Habían  transcurrido 20 años desde que el francés George Claude presentara en Paris las bondades del gas neón como fuente luminosa, la cual fue especialmente aprovechada para ser utilizada en la publicidad.

Un representante de una empresa francesa que suministraba productos medicinales y esencias de perfumes a la Botica Nueva, se había ocupado de mostrarles a los hermanos Belloso un catálogo con las especificaciones técnicas de esa nueva manera de anunciar que estaba recorriendo toda Europa y, por supuesto, los Estados Unidos.

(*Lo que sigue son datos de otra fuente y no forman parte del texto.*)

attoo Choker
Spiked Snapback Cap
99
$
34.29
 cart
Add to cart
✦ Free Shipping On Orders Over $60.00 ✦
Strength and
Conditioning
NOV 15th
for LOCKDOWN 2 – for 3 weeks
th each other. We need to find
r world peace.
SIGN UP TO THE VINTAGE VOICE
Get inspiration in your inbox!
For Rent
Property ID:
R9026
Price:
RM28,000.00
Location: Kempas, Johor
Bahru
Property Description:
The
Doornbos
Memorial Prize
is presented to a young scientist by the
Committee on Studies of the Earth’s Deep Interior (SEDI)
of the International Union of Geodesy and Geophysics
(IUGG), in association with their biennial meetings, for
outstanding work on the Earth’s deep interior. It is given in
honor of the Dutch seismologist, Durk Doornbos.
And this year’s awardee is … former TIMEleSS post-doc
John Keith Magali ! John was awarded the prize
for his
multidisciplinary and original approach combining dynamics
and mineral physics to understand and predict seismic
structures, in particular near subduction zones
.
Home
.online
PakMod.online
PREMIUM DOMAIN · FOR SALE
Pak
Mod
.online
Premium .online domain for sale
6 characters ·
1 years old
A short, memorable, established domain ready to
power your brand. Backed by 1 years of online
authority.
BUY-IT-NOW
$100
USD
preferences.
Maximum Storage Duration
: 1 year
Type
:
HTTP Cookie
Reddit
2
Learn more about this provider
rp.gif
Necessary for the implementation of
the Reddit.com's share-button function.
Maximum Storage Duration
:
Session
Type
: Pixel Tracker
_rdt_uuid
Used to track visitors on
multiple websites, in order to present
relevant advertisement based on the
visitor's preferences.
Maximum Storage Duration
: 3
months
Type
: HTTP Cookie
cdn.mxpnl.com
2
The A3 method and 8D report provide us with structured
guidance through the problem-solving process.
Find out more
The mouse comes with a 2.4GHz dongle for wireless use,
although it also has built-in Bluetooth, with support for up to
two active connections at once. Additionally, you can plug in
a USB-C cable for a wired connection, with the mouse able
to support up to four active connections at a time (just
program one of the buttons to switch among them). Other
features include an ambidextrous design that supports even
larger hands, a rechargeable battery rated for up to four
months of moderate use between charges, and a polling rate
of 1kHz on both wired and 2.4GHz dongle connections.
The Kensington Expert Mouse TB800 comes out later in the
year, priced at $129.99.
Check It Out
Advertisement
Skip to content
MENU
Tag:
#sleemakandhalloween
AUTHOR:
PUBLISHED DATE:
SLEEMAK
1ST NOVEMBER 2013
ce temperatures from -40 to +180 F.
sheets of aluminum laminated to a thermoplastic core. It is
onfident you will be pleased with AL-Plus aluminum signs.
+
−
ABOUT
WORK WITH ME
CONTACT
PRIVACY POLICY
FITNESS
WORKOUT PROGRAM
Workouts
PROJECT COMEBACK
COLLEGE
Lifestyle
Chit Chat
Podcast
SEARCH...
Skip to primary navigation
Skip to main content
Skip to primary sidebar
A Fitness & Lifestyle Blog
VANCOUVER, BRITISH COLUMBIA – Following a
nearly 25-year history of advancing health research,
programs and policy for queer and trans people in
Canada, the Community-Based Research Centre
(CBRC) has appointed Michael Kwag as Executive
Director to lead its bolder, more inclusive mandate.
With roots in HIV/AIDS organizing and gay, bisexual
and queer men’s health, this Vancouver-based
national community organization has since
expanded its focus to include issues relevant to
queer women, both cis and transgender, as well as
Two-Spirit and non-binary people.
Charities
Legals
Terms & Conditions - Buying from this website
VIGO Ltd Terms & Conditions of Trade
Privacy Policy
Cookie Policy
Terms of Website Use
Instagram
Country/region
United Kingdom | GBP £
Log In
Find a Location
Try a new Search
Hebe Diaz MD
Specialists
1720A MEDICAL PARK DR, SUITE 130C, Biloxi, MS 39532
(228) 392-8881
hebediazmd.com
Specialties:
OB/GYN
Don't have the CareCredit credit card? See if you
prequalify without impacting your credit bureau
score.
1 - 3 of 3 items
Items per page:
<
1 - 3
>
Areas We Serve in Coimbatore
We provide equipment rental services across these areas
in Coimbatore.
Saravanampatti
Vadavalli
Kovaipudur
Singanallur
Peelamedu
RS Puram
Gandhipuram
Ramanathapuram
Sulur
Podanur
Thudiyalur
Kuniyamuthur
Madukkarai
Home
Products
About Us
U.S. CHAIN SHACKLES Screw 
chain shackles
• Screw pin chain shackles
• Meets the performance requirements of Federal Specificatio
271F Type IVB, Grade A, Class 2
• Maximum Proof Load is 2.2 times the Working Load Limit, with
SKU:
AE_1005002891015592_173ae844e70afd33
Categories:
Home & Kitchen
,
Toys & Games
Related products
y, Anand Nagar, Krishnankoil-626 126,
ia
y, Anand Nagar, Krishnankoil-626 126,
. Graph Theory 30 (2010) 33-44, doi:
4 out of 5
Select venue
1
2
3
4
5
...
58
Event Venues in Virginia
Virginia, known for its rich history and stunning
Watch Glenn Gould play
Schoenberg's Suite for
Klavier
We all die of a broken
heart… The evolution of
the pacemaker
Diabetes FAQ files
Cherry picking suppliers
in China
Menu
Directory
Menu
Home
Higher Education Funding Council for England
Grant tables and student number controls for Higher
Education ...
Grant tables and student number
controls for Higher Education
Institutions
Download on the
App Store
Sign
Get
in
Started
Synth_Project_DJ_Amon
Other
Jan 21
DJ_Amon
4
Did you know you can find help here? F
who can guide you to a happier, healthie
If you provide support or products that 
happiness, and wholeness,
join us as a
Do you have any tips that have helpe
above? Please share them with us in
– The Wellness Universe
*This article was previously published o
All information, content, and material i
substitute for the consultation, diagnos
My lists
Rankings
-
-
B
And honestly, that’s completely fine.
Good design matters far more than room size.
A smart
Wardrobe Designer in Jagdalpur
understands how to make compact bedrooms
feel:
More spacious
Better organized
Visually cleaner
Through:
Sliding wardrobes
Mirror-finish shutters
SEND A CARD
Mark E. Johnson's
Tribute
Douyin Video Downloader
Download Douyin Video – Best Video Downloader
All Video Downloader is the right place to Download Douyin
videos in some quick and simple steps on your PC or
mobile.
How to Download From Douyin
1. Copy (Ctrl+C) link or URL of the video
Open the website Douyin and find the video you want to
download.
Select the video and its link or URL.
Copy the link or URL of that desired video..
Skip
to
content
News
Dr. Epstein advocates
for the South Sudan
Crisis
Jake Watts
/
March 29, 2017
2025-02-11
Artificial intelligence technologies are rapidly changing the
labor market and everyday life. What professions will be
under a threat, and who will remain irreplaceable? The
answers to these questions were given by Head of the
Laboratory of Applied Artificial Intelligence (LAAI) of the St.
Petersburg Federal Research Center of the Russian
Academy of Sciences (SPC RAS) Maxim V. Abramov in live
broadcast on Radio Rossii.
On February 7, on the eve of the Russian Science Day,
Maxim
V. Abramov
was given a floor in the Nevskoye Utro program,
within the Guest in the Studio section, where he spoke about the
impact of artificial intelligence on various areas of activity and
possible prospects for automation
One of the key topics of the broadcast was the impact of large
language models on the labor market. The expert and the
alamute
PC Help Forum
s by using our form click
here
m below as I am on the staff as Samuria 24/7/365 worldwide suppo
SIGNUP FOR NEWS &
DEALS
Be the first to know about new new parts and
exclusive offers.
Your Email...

En unas de sus visitas, el comerciante galo trajo el aviso y fue colocado en el frente del moderno edificio que  tenía  apenas 5 años de construido. La Botica Nueva ya era considerada el “rescacielo” de Maracaibo y símbolo de la renovación urbana por su atractiva e imponente figura arquitectónica.  A la fama de los dos inmensos Titanes en mármol de Carrara que sostienen la estructura del edificio, se agregó ese modesto aviso de neón que concentró también la atención de los marabinos, quienes, con orgullo, empezaron a comentar que la Botica Nueva no era solamente el primer edificio del país con ascensores, sino también el primero que lucía un “cartel que prendía sin carburo”.

Ya a comienzos de la década de los 30 del siglo pasado, el célebre Grand Palais de París se identificaba ante propios y extraños con un rutilante anuncio luminoso de gas neón. Igual ocurría en Nueva York con el no menos famoso aviso del City Hall. Y es que todas las grandes capitales del mundo refulgían en las noches con el gas que hacía el milagro de poner a brillar los anuncios.

Cuentan que desde el primer día que se encendió el aviso de Regulatone, la fachada de la Botica Nueva se convirtió en un sitio de peregrinación por la visita constante de curiosos que deseaban ver aquella “maravilla” de la tecnología. La excusa era la compra de un medicamento – muchos no lo hacían – para poder entrar y salir del establecimiento y contemplar de cerca el anuncio. Hubo inclusive personas que salían todas las noches a pasear por la Plaza Baralt solamente para verlo encendido.

La picaresca popular no dejó pasar la ocasión para crear chistes y comentarios acerca de la novedad que ese año de 1930 “estremeció” a la ciudad. Se decía que un personaje de raza negra llamado Cachimbo, muy aficionada a la bebida, que trabajaba en el viejo mercado como carretillero y solía dormir ya ebrio al pie de la estatua de Rafael María Baralt, esperaba  todas las noches el momento en que los empleados de la Botica Nueva apagaban el aviso.

Una vez que se extinguía la luz, Cachimbo decía: “Buenas noches, gracias por apagarme el chompín”, y de seguidas se persignaba mirando hacia las puertas del Convento de San Francisco.